_Tasks to perform_
**A.** Answer these questions from the text on plant hormones, marking each answer (i), (ii), (iii) on its own line:
(i) Where is auxin synthesized when a growing plant detects light?
(ii) Which other plant hormones help the stem grow, like auxins?
(iii) Which plant is named as using tendrils to climb?
**B.** Does each statement agree with the text on plant hormones? Answer yes or no for each, marked (i), (ii), (iii), and quote the deciding words.
(i) Auxin diffuses more toward the lighted side of the shoot.
(ii) Tendrils are sensitive to touch.
(iii) Cells on the supported side of a tendril grow faster than those on the unsupported side.

_Document segment_
%%

Question 3. Give an example of a plant hormone that promotes growth.

Answer. (i) In growing plants, light detection results in synthesis of a plant hormone called Auxin, at the shoot tip and helps the cells to grow longer. Opposite from the light side, auxin diffuses more towards the shady side of the shoot and stimulates the cells to grow longer on the side of the shoot which is away from light. Thus, the plant appears to bend or grow towards light.

(ii) Similarly, gibberellins are another example of plant hormones which, like auxins, help in the growth of the stem.

Question 4. How do auxins promote the growth of a tendril around a support?

Answer. Some plants like the pea plant, to support theirs growth make use of tendrils to climb upon other plants or supports. These tendrils are sensitive to touch. When they come in contact with any support, the plant hormone auxin diffuses more towards the unsupported side of the tendrils and stimulates the cells to grow rapidly than the other supported side which is in contact. This difference in the growth of surface cells results in curling of tendrils around the support and help in plant growth and its clinging to the support

Question 5. Design an experiment to demonstrate hydrotropism.

%%

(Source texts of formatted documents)
%%

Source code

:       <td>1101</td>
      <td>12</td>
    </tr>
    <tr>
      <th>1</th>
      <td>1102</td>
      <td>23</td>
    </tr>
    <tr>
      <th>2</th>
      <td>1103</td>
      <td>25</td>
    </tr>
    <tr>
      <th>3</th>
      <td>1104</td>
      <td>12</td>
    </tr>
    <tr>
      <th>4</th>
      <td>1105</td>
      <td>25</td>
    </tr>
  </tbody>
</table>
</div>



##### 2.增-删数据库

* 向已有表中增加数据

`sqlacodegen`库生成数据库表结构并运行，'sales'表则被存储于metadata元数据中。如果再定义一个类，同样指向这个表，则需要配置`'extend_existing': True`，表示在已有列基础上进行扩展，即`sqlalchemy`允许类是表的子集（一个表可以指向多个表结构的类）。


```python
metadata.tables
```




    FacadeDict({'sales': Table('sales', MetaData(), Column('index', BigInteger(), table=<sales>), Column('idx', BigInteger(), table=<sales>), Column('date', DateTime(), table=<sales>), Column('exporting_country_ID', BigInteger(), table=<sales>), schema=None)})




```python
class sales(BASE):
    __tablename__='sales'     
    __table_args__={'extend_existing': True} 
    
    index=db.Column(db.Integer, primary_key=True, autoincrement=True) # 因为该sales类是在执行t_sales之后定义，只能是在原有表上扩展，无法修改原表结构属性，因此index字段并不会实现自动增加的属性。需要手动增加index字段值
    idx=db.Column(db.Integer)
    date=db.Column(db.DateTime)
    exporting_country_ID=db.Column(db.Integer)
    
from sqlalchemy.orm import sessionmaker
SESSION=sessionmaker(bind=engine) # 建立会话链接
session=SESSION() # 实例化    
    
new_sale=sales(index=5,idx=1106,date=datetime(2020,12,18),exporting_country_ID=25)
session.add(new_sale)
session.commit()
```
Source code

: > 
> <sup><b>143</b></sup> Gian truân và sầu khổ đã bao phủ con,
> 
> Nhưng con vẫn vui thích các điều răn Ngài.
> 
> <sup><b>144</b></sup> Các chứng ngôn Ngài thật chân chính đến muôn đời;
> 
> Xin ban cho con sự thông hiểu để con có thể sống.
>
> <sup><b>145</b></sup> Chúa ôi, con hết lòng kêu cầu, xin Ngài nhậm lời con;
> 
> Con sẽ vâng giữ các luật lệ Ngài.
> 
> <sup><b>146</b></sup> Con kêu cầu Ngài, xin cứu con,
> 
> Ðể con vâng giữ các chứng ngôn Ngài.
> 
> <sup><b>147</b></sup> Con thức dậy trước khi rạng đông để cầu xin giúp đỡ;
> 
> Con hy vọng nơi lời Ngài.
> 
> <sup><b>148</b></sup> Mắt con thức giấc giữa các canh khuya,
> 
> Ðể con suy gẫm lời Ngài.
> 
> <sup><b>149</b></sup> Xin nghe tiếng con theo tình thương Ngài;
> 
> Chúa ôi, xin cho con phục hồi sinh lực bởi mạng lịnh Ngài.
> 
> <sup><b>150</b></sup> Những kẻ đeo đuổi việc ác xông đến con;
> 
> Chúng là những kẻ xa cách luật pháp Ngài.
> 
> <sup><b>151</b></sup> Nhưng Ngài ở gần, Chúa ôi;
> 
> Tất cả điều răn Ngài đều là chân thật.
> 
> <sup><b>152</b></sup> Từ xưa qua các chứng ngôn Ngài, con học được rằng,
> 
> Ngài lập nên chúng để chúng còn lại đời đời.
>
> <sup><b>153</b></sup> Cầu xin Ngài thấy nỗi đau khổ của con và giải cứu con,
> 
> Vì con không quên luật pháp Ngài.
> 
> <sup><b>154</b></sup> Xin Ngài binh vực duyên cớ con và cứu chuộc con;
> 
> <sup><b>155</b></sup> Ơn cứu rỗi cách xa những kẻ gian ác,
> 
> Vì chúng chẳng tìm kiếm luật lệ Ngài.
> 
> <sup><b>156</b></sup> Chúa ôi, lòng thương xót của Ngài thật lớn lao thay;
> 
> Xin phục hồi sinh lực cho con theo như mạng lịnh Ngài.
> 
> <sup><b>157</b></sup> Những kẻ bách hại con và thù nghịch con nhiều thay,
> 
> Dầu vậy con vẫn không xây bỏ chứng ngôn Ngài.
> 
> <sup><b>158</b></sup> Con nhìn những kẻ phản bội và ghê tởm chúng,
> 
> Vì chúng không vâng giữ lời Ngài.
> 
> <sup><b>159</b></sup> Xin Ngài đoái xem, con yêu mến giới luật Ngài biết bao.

%%

_Solutions below_
**A.**
(i) At the shoot tip.
(ii) Gibberellins.
(iii) The pea plant.

**B.**
(i) No: "auxin diffuses more towards the shady side of the shoot"
(ii) Yes: "These tendrils are sensitive to touch."
(iii) No: "the plant hormone auxin diffuses more towards the unsupported side of the tendrils and stimulates the cells to grow rapidly than the other supported side which is in contact"